Recipient of the George Cross

Sergeant Arthur Banks GC (6 October 1923 – 20 December 1944) was a member of the Royal Air Force during the Second World War who was tortured and killed after being captured behind enemy lines. He was posthumously awarded the George Cross for his courage during captivity.

==Early life==
Banks was born in Llanddulas (a village near Abergele in North Wales). His father, Captain Charles Banks, was a distinguished pilot in the First World War who was awarded the Distinguished Flying Cross for his wartime service. Banks attended St Edward's School, Oxford until 1941.

==Military career==
Banks enlisted in the Royal Air Force Volunteer Reserve in 1942 and become a member of 112 Squadron, Desert Air Force. On 29 August 1944, three weeks into his active service with 112 Squadron, he was shot down over northern Italy whilst undertaking an armed reconnaissance operation in a Mustang. He tried to reach the Allied lines and made contact with a partisan group (the Boccato group). During the following months he "became an outstanding figure, advising and encouraging them in action against the enemy".

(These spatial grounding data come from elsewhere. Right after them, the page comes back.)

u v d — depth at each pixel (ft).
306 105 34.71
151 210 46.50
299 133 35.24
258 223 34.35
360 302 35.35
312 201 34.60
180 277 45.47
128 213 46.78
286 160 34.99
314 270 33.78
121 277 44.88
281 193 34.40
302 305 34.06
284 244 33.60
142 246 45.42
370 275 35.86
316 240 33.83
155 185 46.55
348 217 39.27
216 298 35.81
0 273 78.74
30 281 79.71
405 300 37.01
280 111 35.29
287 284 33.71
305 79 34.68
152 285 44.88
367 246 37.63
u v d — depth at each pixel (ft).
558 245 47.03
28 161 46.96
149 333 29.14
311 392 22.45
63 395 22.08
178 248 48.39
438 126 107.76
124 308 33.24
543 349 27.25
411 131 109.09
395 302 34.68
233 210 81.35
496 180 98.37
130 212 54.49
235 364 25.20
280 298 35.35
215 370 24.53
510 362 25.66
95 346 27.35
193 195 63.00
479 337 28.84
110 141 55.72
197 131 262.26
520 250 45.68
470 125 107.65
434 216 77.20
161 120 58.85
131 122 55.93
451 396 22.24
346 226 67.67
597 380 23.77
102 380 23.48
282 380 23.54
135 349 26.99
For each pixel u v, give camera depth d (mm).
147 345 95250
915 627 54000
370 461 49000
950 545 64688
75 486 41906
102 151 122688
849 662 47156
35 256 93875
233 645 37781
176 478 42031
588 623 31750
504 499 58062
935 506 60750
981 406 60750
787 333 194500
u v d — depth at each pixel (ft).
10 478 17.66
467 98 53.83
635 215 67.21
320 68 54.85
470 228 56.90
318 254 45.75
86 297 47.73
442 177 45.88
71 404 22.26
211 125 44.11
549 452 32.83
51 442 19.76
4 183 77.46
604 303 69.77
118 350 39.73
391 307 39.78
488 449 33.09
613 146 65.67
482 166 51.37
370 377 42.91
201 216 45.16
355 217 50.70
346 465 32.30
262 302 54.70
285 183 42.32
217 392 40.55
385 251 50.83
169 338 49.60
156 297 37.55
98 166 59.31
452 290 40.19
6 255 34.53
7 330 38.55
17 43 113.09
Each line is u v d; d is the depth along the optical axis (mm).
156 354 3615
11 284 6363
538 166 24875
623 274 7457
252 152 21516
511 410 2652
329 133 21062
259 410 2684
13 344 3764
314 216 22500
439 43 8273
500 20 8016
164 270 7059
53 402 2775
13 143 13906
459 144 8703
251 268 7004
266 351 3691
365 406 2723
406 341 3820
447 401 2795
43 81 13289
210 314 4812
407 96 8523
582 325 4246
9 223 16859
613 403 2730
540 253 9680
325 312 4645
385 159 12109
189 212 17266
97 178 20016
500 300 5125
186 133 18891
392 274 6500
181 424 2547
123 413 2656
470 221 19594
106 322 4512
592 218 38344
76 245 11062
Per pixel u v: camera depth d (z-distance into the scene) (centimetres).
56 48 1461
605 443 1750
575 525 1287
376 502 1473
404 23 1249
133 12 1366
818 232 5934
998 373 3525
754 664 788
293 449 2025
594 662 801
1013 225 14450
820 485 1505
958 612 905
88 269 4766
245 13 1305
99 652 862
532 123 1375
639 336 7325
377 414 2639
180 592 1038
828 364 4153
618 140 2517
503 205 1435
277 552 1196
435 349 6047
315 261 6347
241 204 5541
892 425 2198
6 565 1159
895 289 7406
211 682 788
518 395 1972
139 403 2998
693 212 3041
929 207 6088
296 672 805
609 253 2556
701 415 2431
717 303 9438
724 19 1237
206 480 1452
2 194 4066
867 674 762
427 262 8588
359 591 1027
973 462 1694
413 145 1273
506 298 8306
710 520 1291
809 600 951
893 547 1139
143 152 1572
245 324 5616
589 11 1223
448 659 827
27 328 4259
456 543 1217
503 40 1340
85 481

In December 1944, an attempt to cross to Allied territory was planned to enable resupplying of the partisans to take place, but the group Banks was with was betrayed and captured by German forces. He was tortured by German authorities and then by the Italian militia over a period of several days, but Banks remained silent. He was then stripped, doused in petrol and set alight before being thrown, weighted down, into the River Po. He managed to survive and swam to the river bank, where he was recaptured by the Brigate Nere (Italian fascists) and shot in the head. Initially buried in a communal dung-heap by his captors, Banks is now buried at the Argenta Gap War Cemetery. There is also a commemoration stone for Banks at the War Memorial in Llanddulas.

He was awarded the George Cross posthumously for his "courage and endurance", with his conduct being described as "at all times, in keeping with the highest traditions of the Service, even in the face of most brutal and inhuman treatment.". Notice of the award was published in The London Gazette on 5 November 1946. The Cross was presented to his father by King George VI.

His captors were tried by a War Crimes Tribunal and were imprisoned for between 4.5 and 20 years; the one who directed his torture was shot after being captured by Italians. The man who murdered Arthur Banks was Lieutenant Turati. Turati had been a member of the infamous Brigate Nere. Postwar, Captain Ian Bell of the War Crimes Investigation Unit, captured Turati at his home in Italy.

According to the Central Registry of War Criminals and Security Suspects (CROWCASS) other Italians, most of them members of the fascist Black Brigades, may have been involved in crimes against British soldiers, at the same time and in the same area.